Researchers from the University of Pennsylvania found that exercise may benefit cancer patients undergoing chemotherapy.
Joseph Libonati, an associate professor in the School of Nursing and director of the Laboratory of Innovative and Translational Nursing Research, senior author on the study, and colleagues were particularly interested in testing whether exercise could protect against the negative cardiac-related side effects of the common cancer drug doxorubicin.
Though effective at treating a variety of types of cancer, doxorubicin has is known to damage heart cells, which could lead to heart failure in the long-term. "The immediate concern for these patients is, of course, the cancer, and they'll do whatever it takes to get rid of it," Libonati said.
"But then when you get over that hump you have to deal with the long-term elevated risk of cardiovascular disease," Libonati said.
Previous studies had shown that an exercise regime prior to receiving chemotherapy could protect heart cells from the toxic effects of doxorubicin, but few had looked to see whether an exercise regimen during chemotherapy could be beneficial.

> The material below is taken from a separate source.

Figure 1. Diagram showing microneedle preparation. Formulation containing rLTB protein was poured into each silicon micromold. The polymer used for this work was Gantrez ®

Libonati's team set up an experiment with four groups of mice. All were given an injection of melanoma cells in the scruffs of their neck. During the next two weeks, two of the groups received doxorubicin in two doses while the other two groups received placebo injections.
Mice in one of the treated groups and one of the placebo groups were put on exercise regimens, walking 45 minutes five days a week on mouse-sized treadmills, while the rest of the mice remained sedentary.
After the two-week trial, the researchers examined the animals' hearts using echocardiogram and tissue analysis.
As expected, doxorubicin was found to reduce the heart's function and size and increased fibrosis - a damaging thickening of tissue. Mice that exercised were not protected from this damage.
"We looked, and the exercise didn't do anything to the heart - it didn't worsen it, it didn't help it," Libonati said.
But the mice that both received chemotherapy and exercised had significantly smaller tumours after two weeks than mice that only received doxorubicin. Further studies will investigate exactly how exercise enhances the effect of doxorubicin, but the team believes it could be in part because exercise increases blood flow to the tumour, bringing with it more of the drug in the bloodstream.
The study appears in the American Journal of Physiology.